This square is named to commemorate the 200th anniversary on December 12, 1978, of the Court of Appeals of Maryland, the state's highest court. It encompasses Lawyers Street, shown on the earliest map of Annapolis (1718) connecting Publick Circle (now State Circle) with Tabernacle Street (now College Avenue).
The Maryland General Assembly, acting under the provisions of the state's first constitution (1776), named the initial judges of the court on December 12, 1778 and, with Governor Thomas Johnson, issued commissions on December 22, 1778
The court first convened October 1, 1780 in the Revenue Office on Duke of Gloucester Street in the City of Annapolis and continued to hold its sessions there until ca. 1789 when it moved to the State House in 1903. The court began sitting in its own building on the site of this marker, designed by the Baltimore architectural firm of Baldwin and Pennington.
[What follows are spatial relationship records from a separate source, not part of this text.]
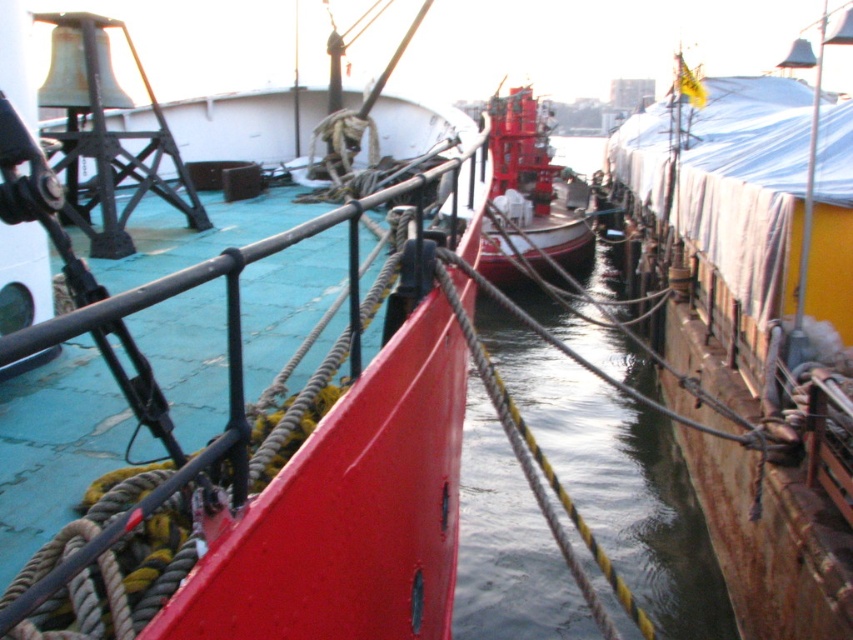
Question: Among these objects, which one is nearest to the camera?

Choices:
 (A) shiny red boat at center
 (B) smooth red boat at center

Answer: (B)

Question: Does rusty metal boat at right appear under shiny red boat at center?

Choices:
 (A) no
 (B) yes

Answer: (B)

Question: Estimate the real-world distances between objects in this image. Which object is closer to the shiny red boat at center?

Choices:
 (A) rusty metal boat at right
 (B) smooth red boat at center

Answer: (A)

Question: Which of these objects is positioned farthest from the smooth red boat at center?

Choices:
 (A) rusty metal boat at right
 (B) shiny red boat at center

Answer: (B)

Question: Does rusty metal boat at right have a greater width compared to smooth red boat at center?

Choices:
 (A) no
 (B) yes

Answer: (B)

Question: Can you confirm if rusty metal boat at right is bigger than smooth red boat at center?

Choices:
 (A) yes
 (B) no

Answer: (A)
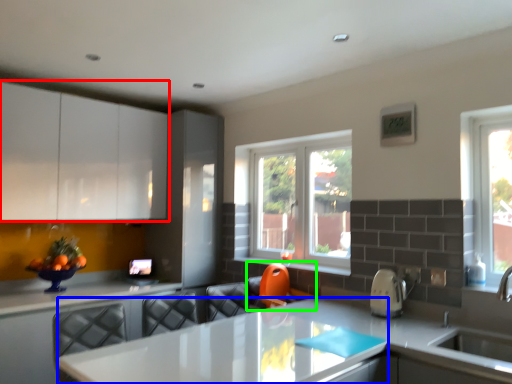
Question: Estimate the real-world distances between objects in this image. Which object is closer to cabinetry (highlighted by a red box), table (highlighted by a blue box) or swivel chair (highlighted by a green box)?

Choices:
 (A) table
 (B) swivel chair

Answer: (B)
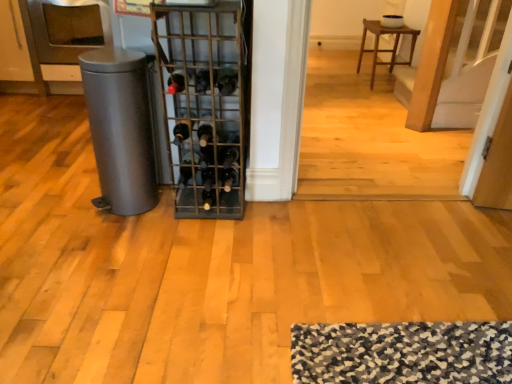
Locate an element on the screen. The height and width of the screenshot is (384, 512). vacant area on top of brown wooden stool at upper center (from a real-world perspective) is located at coordinates (392, 26).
The Courthouse included elegant Tiffany studio windows, depicting the state seal and a domed Tiffany studio skylight.
In 1972 the court moved approximately one mile northwest of this marker to its present home on Roscoe Rowe Boulevard. The courtroom of the 1903 structure with its uniquely carved mahogany paneling and sculptured plaster ceiling has been reconstructed in the new building.
In 1976 the old courthouse was replaced by the Legislative Services building to the left of this marker, in which the Tiffany windows and dome of the earlier building are incorporated.